The ability to communicate, sympathize with people and have a genuine interest is often a key attribute of successful business and sales people.

People around the Greek billionaire Aristotle Onassis for example used to say about him that he as a person was always able to adapt to the person whom he had a conversation with at a time.

As if he had every detail of the conversation prepared beforehand.

His friend Walter Sanders summed it up perfectly: “I had a feeling that this happy chap could sell fridges to the eskimos.”

For a businessperson to be successful they have to offer a good service. A service is only good when it comes from people’s needs.

6. Never stop educating yourself

“Poor people have big TV’s. Rich people have big libraries.” — Jim Rohn

Many millionaires dropped out of university ( some of them even out of college) , because they felt that the education the school was offering them didn’t correspond with the goal they wanted to achieve in the long run.
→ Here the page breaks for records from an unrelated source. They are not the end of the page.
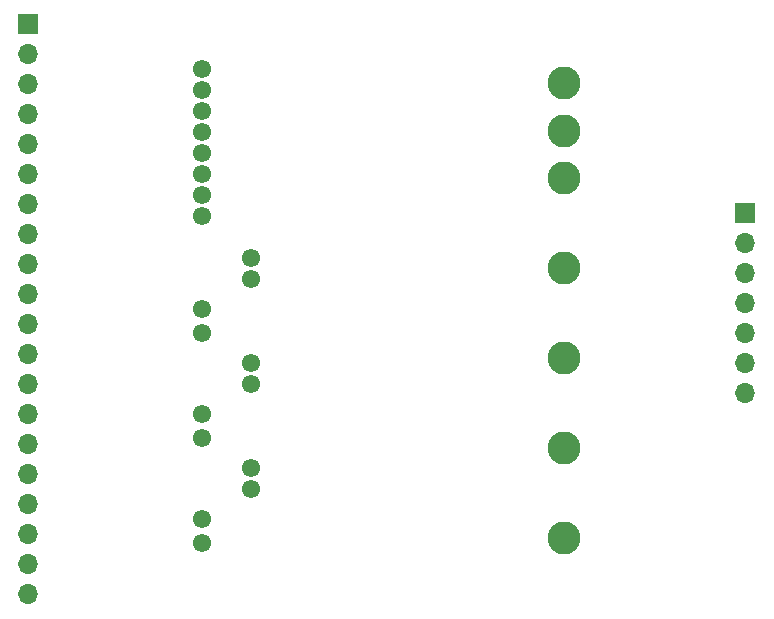
<source format=gbr>
G04 #@! TF.FileFunction,Copper,L1,Top,Signal*
%FSLAX46Y46*%
G04 Gerber Fmt 4.6, Leading zero omitted, Abs format (unit mm)*
G04 Created by KiCad (PCBNEW 4.0.5) date 09/14/17 13:27:59*
%MOMM*%
%LPD*%
G01*
G04 APERTURE LIST*
%ADD10C,0.100000*%
%ADD11R,1.700000X1.700000*%
%ADD12O,1.700000X1.700000*%
%ADD13O,1.600000X1.500000*%
%ADD14C,2.800000*%
G04 APERTURE END LIST*
D10*
D11*
X158369000Y-99695000D03*
D12*
X158369000Y-102235000D03*
X158369000Y-104775000D03*
X158369000Y-107315000D03*
X158369000Y-109855000D03*
X158369000Y-112395000D03*
X158369000Y-114935000D03*
X158369000Y-117475000D03*
X158369000Y-120015000D03*
X158369000Y-122555000D03*
X158369000Y-125095000D03*
X158369000Y-127635000D03*
X158369000Y-130175000D03*
X158369000Y-132715000D03*
X158369000Y-135255000D03*
X158369000Y-137795000D03*
X158369000Y-140335000D03*
X158369000Y-142875000D03*
X158369000Y-145415000D03*
X158369000Y-147955000D03*
D11*
X219075000Y-115697000D03*
D12*
X219075000Y-118237000D03*
X219075000Y-120777000D03*
X219075000Y-123317000D03*
X219075000Y-125857000D03*
X219075000Y-128397000D03*
X219075000Y-130937000D03*
D13*
X173101000Y-103496000D03*
X173101000Y-105274000D03*
X173101000Y-107052000D03*
X173101000Y-108830000D03*
X173101000Y-110608000D03*
X173101000Y-112386000D03*
X173101000Y-114164000D03*
X177201000Y-128388000D03*
X173101000Y-125857000D03*
X173101000Y-123807000D03*
X177201000Y-121276000D03*
X177201000Y-119498000D03*
X173101000Y-115942000D03*
X177201000Y-130166000D03*
X173101000Y-132697000D03*
X173101000Y-134747000D03*
X177201000Y-137278000D03*
X177201000Y-139056000D03*
X173101000Y-141587000D03*
X173101000Y-143637000D03*
D14*
X203701000Y-104703000D03*
X203701000Y-108703000D03*
X203701000Y-112703000D03*
X203701000Y-120323000D03*
X203701000Y-127943000D03*
X203701000Y-135563000D03*
X203701000Y-143183000D03*
M02*

</source>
Even though many wealthy people did not spend a lot of time at school, they worked very hard to eventually become experts in their chosen field.

Top class directors such as David Fincher or Steven Spielberg are known for their perfectionism. David Fincher studied notes of suspected people for a year and a half so that he can make a movie Zodiac as close to reality as possible.
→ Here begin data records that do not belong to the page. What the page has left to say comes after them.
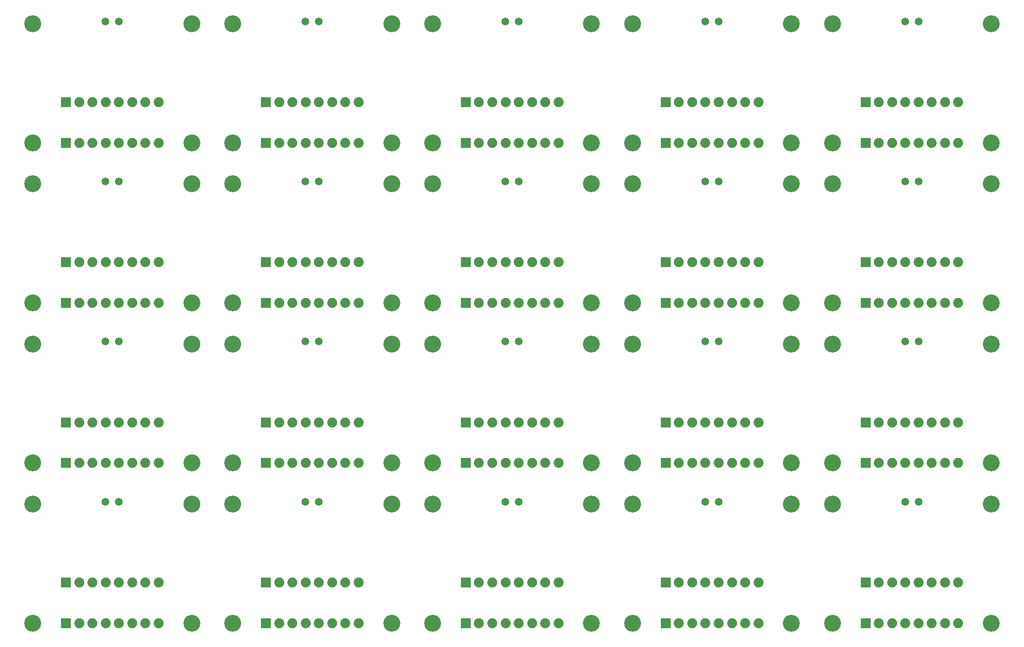
<source format=gbr>
G04 Panel Editor  V12.2 (Build 1133) Date:  Mon Apr 13 15:19:44 2020 *
G04 Database: C:\Users\sergey\Documents\EAGLE\projects\Led_amp\export\CAMOutputs\Panel\Led_amp.cam *
G04 Layer 7: soldermask_bottom.gbr *
%FSLAX34Y34*%
%MOMM*%
%SFA1.000B1.000*%

%MIA0B0*%
%IPPOS*%
%ADD24C,3.20320*%
%ADD25C,1.47320*%
%ADD26R,1.87960X1.87960*%
%ADD27C,1.87960*%
%LNsoldermask_bottom.gbr*%
%SRX1Y1I0J0*%
%LPD*%
%SRX5Y4I37.754J30.254*%
G54D24*
X38770Y38770D03*
X338770D03*
X38770Y263770D03*
X338770D03*
G54D25*
X201470Y268170D03*
X176070D03*
G54D26*
X101270Y115570D03*
G54D27*
X126270D03*
X151270D03*
X176270D03*
X201270D03*
X226270D03*
X251270D03*
X276270D03*
G54D26*
X101270Y38770D03*
G54D27*
X126270D03*
X151270D03*
X176270D03*
X201270D03*
X226270D03*
X251270D03*
X276270D03*
M02*

</source>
Steven Spielberg takes part in every detail on the making of his movies: from scripts, cast to music, editing and special effects.
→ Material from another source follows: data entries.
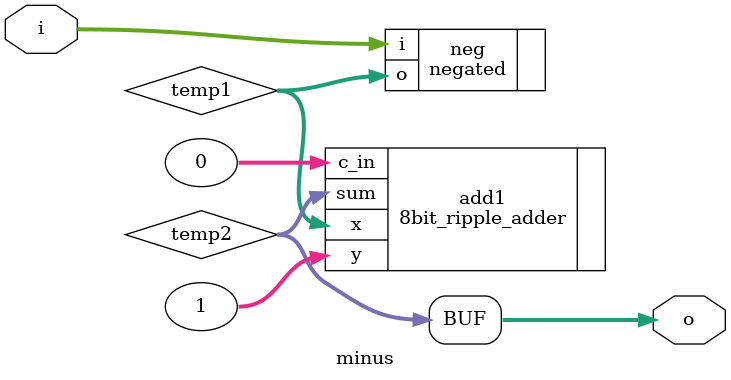
<source format=v>
module minus //Module to make an 8-bit number negative (i.e. 8'b0000_0001 -> 8'b1111_1111)
	(
    input [7:0] i, //input 8-bit number
    output [7:0] o //output 8-bit number
    );
	 wire [7:0] temp1, temp2; //Temporary variables for operation
	 negated neg (.i(i), .o(temp1)); //A module that will NOT an 8-bit number (i.e. flight all the bits; A -> A')
	\8bit_ripple_adder add1 (.x(temp1), .y(1), .c_in(0), .sum(temp2)); //8-bit ripple adder, will add 1 (8'b0000_0001) to the number, resulting in the 2's complement form
	assign o = temp2; //Assign the 2's complement number as the output for the module
endmodule

</source>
Ray Kroc – the person who established McDonald’s spent an immense amount of time studying and improving fries in his establishments. Similar examples can be found in every other industry.

7. Love what you do, do what you love

“The only way to do great work is to love what you do. If you haven’t found it yet, keep looking. Don’t settle.”  — Steve Jobs

Jim Carrey perfectly sums this up in his speech for MUM’s class of 2014:

“My father could have been a great comedian, but he didn’t believe that was possible for him, and so he made a conservative choice. Instead, he got a safe job as an accountant, and when I was 12 years old, he was let go from that safe job and our family had to do whatever we could to survive.

I learned many great lessons from my father, not the least of which was that you can fail at what you don’t want, so you might as well take a chance on doing what you love.”

Walt Disney before he made a career in animated movies owned a fairly successful advertising agency together with his friend. That was until one day he noticed an ad which was looking for a caricaturist for Kansas City Film in the newspaper.

He was put in front of a dilemma: to throw away a promising looking business venture with a friend or make his lifelong dream of working in the film industry come true. Walt had chosen film and made all of his dreams come true.

“If you want to be genuinely happy and successful, you have to do what you enjoy.” – Walt Disney

All admired have also had someone whom they admired in their beginnings. So you also choose idols who will inspire you.

Read their curriculum and try to figure out what had led them to success. You know some principles already. It is only up to you to make them your own. We wish you the very best of luck.